Deprecated `flash_attn_fuse_qkv` toggle for the latest transformers (4.51.3 or lower)
⚠️ Please check that this feature request hasn't been suggested before.
- [x] I searched previous Ideas in Discussions didn't find any similar feature requests.
- [x] I searched previous Issues didn't find any similar feature requests.
🔖 Feature description
The flash_attn_fuse_qkv toggle is deprecated due to the update of the transformers library.
This feature functions by replacing the forward() function of LlamaAttention/MistralAttention with fused implementations (see llama and mistral). However, the attention forward() has changed a lot in the latest (as well as recent) versions of transformers, breaking the flash_attn_fuse_qkv feature.
File "/home/root/miniconda3/envs/text-axolotl/lib/python3.12/site-packages/transformers/models/llama/modeling_llama.py", line 318, in forward
hidden_states, self_attn_weights = self.self_attn(
^^^^^^^^^^^^^^^
File "/home/root/miniconda3/envs/text-axolotl/lib/python3.12/site-packages/torch/nn/modules/module.py", line 1751, in _wrapped_call_impl
return self._call_impl(*args, **kwargs)
^^^^^^^^^^^^^^^^^^^^^^^^^^^^^^^^
File "/home/root/miniconda3/envs/text-axolotl/lib/python3.12/site-packages/torch/nn/modules/module.py", line 1762, in _call_impl
return forward_call(*args, **kwargs)
^^^^^^^^^^^^^^^^^^^^^^^^^^^^^
TypeError: flashattn_forward() got an unexpected keyword argument 'cache_position'
✔️ Solution
To solve the problem, the flashattn_forward() functions should be adjusted.
❓ Alternatives
A workaround is to add a version limit of the transformers library when this feature is on.
📝 Additional Context
No response
Acknowledgements
- [x] My issue title is concise, descriptive, and in title casing.
- [x] I have searched the existing issues to make sure this feature has not been requested yet.

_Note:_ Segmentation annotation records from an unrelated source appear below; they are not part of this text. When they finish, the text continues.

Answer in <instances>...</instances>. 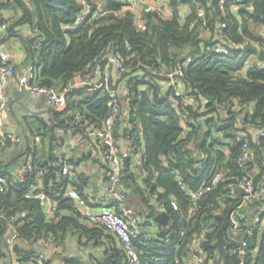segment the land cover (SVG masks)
<instances>
[{
	"label": "trees",
	"instance_id": "1",
	"mask_svg": "<svg viewBox=\"0 0 264 264\" xmlns=\"http://www.w3.org/2000/svg\"><path fill=\"white\" fill-rule=\"evenodd\" d=\"M83 1L91 10L86 9ZM101 1L28 0L27 5L24 0H0V25L8 23V29L1 37L14 36L16 26L29 23L36 39L34 42L24 40V43L34 66L33 81L59 92L66 91L77 76L88 75L104 55L116 52L122 55L127 70L121 76L113 75L109 85L117 90L122 110H128V122L133 125L131 130H126L125 138L133 136L135 153L142 151L143 160L136 168L142 177L140 182L139 175L138 179H131L130 167L124 169L125 197L134 193L141 196L142 206H148L150 210L136 216L145 215L148 221L156 216L149 190L152 194L159 193L160 200L166 205L170 198H175L181 207L180 212L170 211V219L175 223L158 230L156 240L145 243L142 238L136 244L143 252V264H155L145 253L159 256L161 264H186L189 245L194 233L200 230V222H187L190 198L179 186L174 173L179 171L189 183L195 180L191 166L195 161L189 160L194 148L222 158L224 154L217 150L216 141L207 145L216 134H222L225 139L232 140L228 146L236 157L241 152L236 139L244 133L243 141L248 142L252 150L248 172L256 185L264 183V137L259 142L252 138V133L264 130V68L248 69L247 66L255 59L258 46L264 47V39L252 30V27L264 26V0H168L170 16L151 9H142V15L138 16L126 10L119 0ZM15 6L23 11V16L11 20L4 11L7 13ZM99 9H103L104 14L92 20L91 15ZM82 12H86V18L78 24ZM221 33L227 37L225 40L219 39ZM246 41L249 43L243 49L233 45ZM218 43L224 47L221 53L216 52ZM173 73L175 84L170 79ZM124 82L128 83L129 96L122 93ZM177 87L185 91L181 100H188L186 108L193 118L191 123L182 122L177 110L169 103L175 99ZM108 99L103 89H69L64 107L50 106L51 124H42L37 132V136H47L50 140L45 159H37V146L31 140L24 160L25 166L29 158L31 167L26 168L22 178L13 179L7 170L0 169V174L7 180L6 185L0 187V264L14 258L27 262L37 252H47L48 248L40 242L48 238L56 251L64 249L70 233L79 235L80 239L86 237L96 246L105 241L104 254L112 255V264H127L121 248L105 227L95 225L97 228L89 229L82 224L83 219L74 210L72 200L56 198L60 188L57 180L67 179L59 174L62 152H55L57 145L54 146V142L62 144L64 140L56 136L57 130L72 131L74 135L89 139L87 126L77 117L86 116L91 124L101 126L108 111ZM205 99L210 103L205 104ZM235 103L252 106L246 113L245 125L236 113L227 118L222 114L220 107L223 104L233 108ZM182 108L180 105V111ZM203 118H206L204 122ZM116 135L121 138L119 131ZM9 145L14 144L9 141L6 146ZM69 162L73 166L72 160ZM103 163L108 170L107 164ZM228 166L234 173L243 174L235 160ZM37 177L42 180L40 192L32 190ZM73 185L88 204L94 203L86 189L89 185L86 176L80 175ZM43 191L57 199L59 208L65 211L57 222L49 221L40 206L37 195ZM223 192L225 196L222 185L207 196L199 208V212L208 216L214 209H219L216 217L219 229L234 207L228 200L226 205L215 200ZM187 226L191 230L178 247L181 229ZM12 233L17 234V240L14 245H9L7 239ZM215 236L207 237L202 243L206 251L215 249ZM236 262L237 259L228 256L223 264ZM45 264L56 263L50 259ZM61 264L101 262L96 255H91L89 262L82 257H64ZM247 264H264V236L261 241L256 238L250 241Z\"/></svg>",
	"mask_w": 264,
	"mask_h": 264
},
{
	"label": "built area",
	"instance_id": "2",
	"mask_svg": "<svg viewBox=\"0 0 264 264\" xmlns=\"http://www.w3.org/2000/svg\"><path fill=\"white\" fill-rule=\"evenodd\" d=\"M29 5L28 0H24ZM125 5L126 10H130L136 13V9H144V4H148L151 10L157 11L155 8V0H119ZM87 10H91L90 6L83 1ZM159 12V11H158ZM90 13V12H89ZM104 14L103 9H99L91 15L92 20L99 19ZM138 15V14H137ZM202 15V14H201ZM139 16V15H138ZM86 18V12H82L78 18V24L84 22ZM8 29V23L0 25V35L4 34ZM227 37L224 34L219 35L220 40H225ZM249 43L246 41L243 44H234L240 49L245 48ZM224 51V47L218 43L216 52L221 53ZM264 52V47L258 46V53L254 60L247 63L248 69L252 68H264V61L259 58V54ZM6 54L0 49V145L6 146L10 141L14 145L22 143V139L16 134L8 131L5 126V112L8 106L11 104V98L7 95L6 88L9 81L14 77L16 69L10 64L4 63ZM127 68L122 55L119 52L104 55L99 61H97L92 67L90 73L86 76H77L69 87L64 92H59L54 88L38 85L33 81L34 66H29V74L21 77L20 84L23 92H29L34 97L45 95L48 98L49 106L60 107L64 104L66 95L69 89L89 88L90 90L103 89L108 94V111L101 126L91 124L90 120L86 116L78 115L77 119L84 122V126H87L86 136L94 143L99 145L103 161L108 166V183H107V196L110 200L109 207H98L96 203L88 204L84 197L81 196L77 188L73 185V182L78 181L81 174L74 171L73 166L70 164V158L67 154L62 153L59 157V174L67 177L58 179L57 183L60 188L57 190L56 198L70 199L73 201V208L79 214L84 222H88L93 225H99L105 227L109 232L115 234L120 241L121 250L126 257L127 264H143L142 255L136 244L144 238L145 243L156 240L158 229L154 233L152 229L156 226L155 221L150 219L146 220V216H136L129 213L126 206L125 194L127 191L124 188L122 179L124 177V169L127 167V161L125 156L121 152L120 139L123 137L124 141L128 144V151L130 154H135V147L132 145L133 136H127L125 138L126 130H131L133 125L129 122L125 123L123 134L120 139L117 138V131L121 126V114L122 106L120 102V95L116 89H112L110 80L113 75L125 74ZM175 73L170 74L172 84H175ZM122 93L125 96L130 95L128 83L121 84ZM185 91L179 87L175 91V99L169 100V103L177 110V113L181 116L182 122L185 124L193 122L192 116L189 114L186 108L188 100L184 99ZM205 104L210 103L208 99H205ZM236 104V103H235ZM180 105L183 106L180 111ZM188 105V104H187ZM251 105H235L233 108H228L226 104H223L220 108L224 118H227L232 113H236L241 124L245 125L246 113ZM206 119V118H205ZM202 119V122L205 121ZM121 122V123H120ZM43 133V132H42ZM41 133V134H42ZM74 135L72 131H67ZM76 136V135H74ZM82 140H86L84 136H81ZM246 134L242 133L241 137L236 139L237 143L241 145V152L234 157L233 151L229 148L228 143L232 140H227L222 134H216L212 139L207 142L210 145L213 141L217 143V150L221 151L224 156L219 158L217 155H208L201 149L194 148L192 154L189 157L190 162L193 163V175L195 180L191 183L187 182L181 177L179 171L174 175L178 178V184L181 188L185 189L190 198V207L188 209L187 222L191 221L196 223L200 222V230L194 233L190 242V250L186 256V264H218L219 251L216 247L217 233L219 231L220 223L216 220L219 214V209H214L210 216L206 213L199 212L200 204L205 200L207 196L216 192L220 186H224V192L218 194L215 200L223 205H226L227 200L229 203H234V207L229 213V226L225 232L226 239V257L231 256L237 259L236 264H247L248 251L250 247V241L257 239L261 241L264 236V183L256 185L253 178L248 172L249 162L252 158L251 146L248 142L243 141ZM264 137V130L252 133L254 142H259ZM88 139V140H89ZM235 160L238 165L239 171L243 174L238 175L228 166L231 161ZM141 155L138 156L137 163H142ZM31 160L28 158L22 177L26 168L30 169ZM21 177V178H22ZM145 177L147 175L145 174ZM7 183L3 174H0V187H4ZM54 182L50 183L51 188ZM41 192L37 195L40 201V206L46 214V218L49 221H59L64 212L60 209V202L46 193ZM242 195L240 196V194ZM149 199L156 207L158 213L167 212H180V204L175 198H170L168 205L160 200V194H152L149 190ZM213 206V205H211ZM210 205L208 204L209 208ZM174 220L169 219L167 227L174 225ZM153 225V228H151ZM165 227V228H167ZM147 233H144V231ZM191 230L190 226L181 229V242L178 247L181 246L184 236ZM215 236L214 238V250L206 251L202 246V243L209 236ZM17 240V234H11L7 243L14 245ZM40 244L45 245L47 248H54V243L48 238ZM155 264H161L162 259L159 256H152L145 253ZM50 260L46 252H37L34 256L29 258L26 262L21 258H14L9 262H3L2 264H45ZM179 263V260H176ZM224 263V260L221 264Z\"/></svg>",
	"mask_w": 264,
	"mask_h": 264
},
{
	"label": "crops",
	"instance_id": "3",
	"mask_svg": "<svg viewBox=\"0 0 264 264\" xmlns=\"http://www.w3.org/2000/svg\"><path fill=\"white\" fill-rule=\"evenodd\" d=\"M4 15L11 20H18L22 18L23 11L18 6H15L7 11V13L4 11ZM165 16H170L168 7L165 8ZM15 31L14 36L10 35L8 37V35H4L6 37L2 38V35H0V49L6 54L4 63L10 64L16 69L14 77L9 81L6 88L7 95L11 98V104L5 112L4 121L6 129L19 136L22 139V143L19 146L0 145V169L7 170L6 172L13 179H19L23 174L25 154L30 149L31 140L37 146V159L43 160L47 156V151L51 145L49 137H39L37 136V132L42 124L47 123L50 125L53 116L47 96L42 95L36 98L29 92L23 94L24 92L21 90L20 79L22 76L30 73L29 66L32 65L24 40H32L34 42L36 34L29 23L16 26ZM63 107L62 105L58 108ZM128 120L129 112L126 108H123L121 122L127 123ZM56 136L62 138L64 142L62 144L61 142H54V146L57 145L55 152H65L70 160H72L74 171L88 178L89 185L86 189L91 197V201L96 203L98 207H109L110 200L106 192L108 170L102 161V152L99 145L92 140H82L79 135L74 136L64 133L61 129L57 130ZM121 152L127 161L125 166L127 168L130 167L129 175H131V179H138L139 172L136 171L137 159L142 154V151L133 155L130 154L128 144L125 142L121 146ZM138 180L139 182L142 181L141 175H139ZM32 190L35 192L42 190L41 178L37 177L36 185ZM155 212L156 216L160 214L157 210ZM155 223H157L155 224L157 228L154 226V229H152L154 233L157 229L165 228L158 222L155 221ZM82 224L89 229L97 228L93 224L84 222V220ZM151 228H153V225ZM109 233L114 237L117 247L121 248L117 236L112 232ZM105 246V241L100 246H96L93 241L88 242L86 237L80 239L79 235H72L70 233L64 249L56 251V248H48L46 254L56 264H61V260L64 257H82L85 261L89 262L91 255H96V258L101 255L105 256Z\"/></svg>",
	"mask_w": 264,
	"mask_h": 264
},
{
	"label": "water",
	"instance_id": "4",
	"mask_svg": "<svg viewBox=\"0 0 264 264\" xmlns=\"http://www.w3.org/2000/svg\"><path fill=\"white\" fill-rule=\"evenodd\" d=\"M144 8L147 10L149 8V5L148 4H144ZM259 58L264 61V52H261L259 54ZM23 94H25V91H24ZM124 125H125V123L123 121L121 123L120 130H119L120 135L123 134ZM124 143H125V141H124V138L122 137L120 139V145L122 146V145H124ZM241 195H242V193L240 194V196ZM169 219H170L169 214L167 212H163V213H160L157 216H155L154 221L158 222L163 227H167ZM228 226H229V216L226 215L224 217V222H223L221 228L219 229V231L217 233L216 247H217V249L219 251L218 264H221L223 262V260L225 259V256H226V248H225L226 239H225L224 235H225V232H226ZM144 233H147V231L145 230ZM98 259L100 260L101 264H112V262H113L112 255H108V256L101 255V256L98 257Z\"/></svg>",
	"mask_w": 264,
	"mask_h": 264
},
{
	"label": "rangeland",
	"instance_id": "5",
	"mask_svg": "<svg viewBox=\"0 0 264 264\" xmlns=\"http://www.w3.org/2000/svg\"><path fill=\"white\" fill-rule=\"evenodd\" d=\"M97 2L101 3L102 1L97 0ZM167 4H168L167 0H155V8L162 15L165 14V8L168 7ZM135 11L139 16H141L143 13V10H141V9H136ZM252 30H253L255 35L264 39V26L252 27ZM126 205H127V210L132 215H138L144 211L149 212V210H150V207L142 206L141 196H139V194H137V193H134V194L126 197Z\"/></svg>",
	"mask_w": 264,
	"mask_h": 264
}]
</instances>
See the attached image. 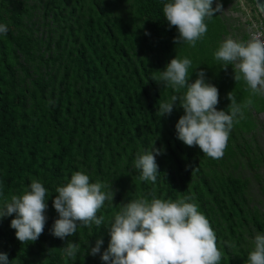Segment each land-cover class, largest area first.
<instances>
[{
	"label": "trees",
	"instance_id": "obj_1",
	"mask_svg": "<svg viewBox=\"0 0 264 264\" xmlns=\"http://www.w3.org/2000/svg\"><path fill=\"white\" fill-rule=\"evenodd\" d=\"M166 2L132 0V5L133 19L141 20L168 54L178 32L164 20ZM48 3L44 13L63 21L62 31L55 39L37 40L24 29L28 9L23 2L0 0V24L8 26L7 35L0 36V190L9 197L22 194L32 179H38L52 193L46 201L44 231L35 242L17 240L10 227L15 214L0 218V252L7 254L9 264H106L90 249L97 239L103 240L101 253L107 249V226H78L76 234L65 239L51 234L58 218L52 204L55 190L81 171L90 182L113 187V203L105 201L97 213L105 223L122 203L140 196L151 199L157 187V198L187 197L198 206L215 231L220 264H242L225 255V231L234 232L233 219L248 217L239 200L242 184L227 177L216 194L202 177L190 191V170L179 156L190 153L177 138L176 124H161L156 115L159 90L151 79L153 70L136 52L127 54L125 32L104 11L102 0H89L87 5L74 0L70 7L68 0ZM83 8L86 17L81 21L73 15ZM206 24V33L213 34L219 28L218 17ZM42 44L45 53L39 51ZM154 143L162 152L156 156L160 173L152 185L139 179L138 170L133 178L127 169ZM188 163L197 169L195 162ZM253 222L262 231V224ZM68 242L78 245L75 261L63 254Z\"/></svg>",
	"mask_w": 264,
	"mask_h": 264
},
{
	"label": "clouds",
	"instance_id": "obj_2",
	"mask_svg": "<svg viewBox=\"0 0 264 264\" xmlns=\"http://www.w3.org/2000/svg\"><path fill=\"white\" fill-rule=\"evenodd\" d=\"M213 3L214 0H167L163 4L164 20L178 32L174 37L176 45L196 46L208 30L206 20L222 9L219 0L215 7ZM7 32L8 26L0 24V36H6ZM213 55L217 62H222L220 69L227 71L228 65L232 66L234 81L243 80L250 93L242 102H237L232 91L227 93L230 101L227 111L217 109L218 88L206 80L203 69L196 71L194 81L190 79L198 67L190 75L192 61L187 57L175 56L151 79L177 93L159 103L157 117L171 115L174 107H182L184 114L175 125L177 138L189 147L198 146L210 158L220 159L234 124L245 118L244 110L253 103L252 97L264 95V32L251 33L247 41L228 37ZM161 152L154 143L150 150L137 155L134 167L141 181L156 184L160 173L156 156ZM55 193L52 204L58 218L51 234L65 239L74 236L78 226H107L110 235L107 249L101 253L102 239H97L90 249L91 255L100 254L106 264H220L222 253L215 231L187 197L175 201L157 198L153 188L151 199L140 196L122 203L120 210L105 223V217H98L97 213L105 201L113 203L112 185L99 180L90 182L87 174L76 171ZM51 194L38 179H32L22 194L9 197L0 190V218L15 214L10 227L21 244L35 242L43 233L46 201ZM77 252L78 245L68 242L63 254L75 261ZM247 262L264 264V235L255 236ZM0 264H9L4 252H0Z\"/></svg>",
	"mask_w": 264,
	"mask_h": 264
},
{
	"label": "rangeland",
	"instance_id": "obj_3",
	"mask_svg": "<svg viewBox=\"0 0 264 264\" xmlns=\"http://www.w3.org/2000/svg\"><path fill=\"white\" fill-rule=\"evenodd\" d=\"M21 1L28 9V16L24 17V29L31 32L35 39L45 40L51 37L55 39L61 33L63 21H53L51 14L45 15L44 13L45 8L49 5L48 0ZM68 1L69 7L70 4H75L74 0ZM83 1L87 5L89 0ZM101 6L107 15L115 20L117 27L125 32V38L128 40L127 54L131 55L136 52L146 65L152 68V75L164 69L175 56L181 59L187 57L192 61V66L189 69L190 75L198 67L193 71L191 80H195L196 71L203 69L208 82L214 84L218 91L222 87L223 92H219V103L216 106L218 110L227 111V106L230 103L227 93L230 91L236 97L237 102H242L249 97L250 93L246 91L247 86L243 80L234 81L232 66L228 65L227 71L220 69L223 66L222 62H217L213 54L220 43L228 37L238 41H247L250 38L252 23L262 19L252 0H226L222 9L215 13L219 20V28L213 34L206 33L197 41L195 47H191L187 43L172 45L168 54L162 51L145 24L141 20L133 19L132 0H102ZM215 6L216 0L213 3V7ZM75 15H78L79 20L82 21L86 17L85 8L78 9L73 16ZM72 19L71 16L69 24H72L70 21ZM73 28H75V24H73ZM207 41L210 42L207 43ZM39 48H41L40 52H44L43 44ZM157 86L159 97L156 113L160 102L168 101L172 95L177 94L170 87H163L159 83ZM252 100L253 103L244 110L245 118L238 124H234L222 158H210L204 155L198 146L189 147L185 144L183 147H187L190 156L184 157L182 153L179 155L183 166L190 170L191 180L187 186L190 191L193 185L200 183L202 177L207 180L216 194H219L221 181L227 177L236 179L242 184L239 200L242 201L241 207L248 217L233 219L234 232L225 231L227 247L225 255L234 256L242 264L253 248L255 236L257 234L264 235V95L253 96ZM183 114V108L177 106L174 107L171 115L160 116L159 120L161 124L173 127ZM188 162H195L197 169H192ZM127 172L133 178L137 176L134 163L128 167ZM126 184L128 186L130 182ZM155 191H157V187H155ZM254 219L262 224V231L257 228L253 222ZM95 264L102 263L96 262Z\"/></svg>",
	"mask_w": 264,
	"mask_h": 264
},
{
	"label": "built area",
	"instance_id": "obj_4",
	"mask_svg": "<svg viewBox=\"0 0 264 264\" xmlns=\"http://www.w3.org/2000/svg\"><path fill=\"white\" fill-rule=\"evenodd\" d=\"M256 31L264 32V21H263V19H260V20L252 23L249 36L251 35V33L256 32Z\"/></svg>",
	"mask_w": 264,
	"mask_h": 264
},
{
	"label": "water",
	"instance_id": "obj_5",
	"mask_svg": "<svg viewBox=\"0 0 264 264\" xmlns=\"http://www.w3.org/2000/svg\"><path fill=\"white\" fill-rule=\"evenodd\" d=\"M256 9L258 11V13L261 15V18L264 21V0H253Z\"/></svg>",
	"mask_w": 264,
	"mask_h": 264
}]
</instances>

- [x] I have provided enough information for the maintainers to understand and evaluate this request.
Thanks for the report! Would you be interested in adding a deprecation error for that config in a PR?
I'm not sure if checking transformers version would work as our code is usually based around latest transformers, and using an older version would likely have some other import errors.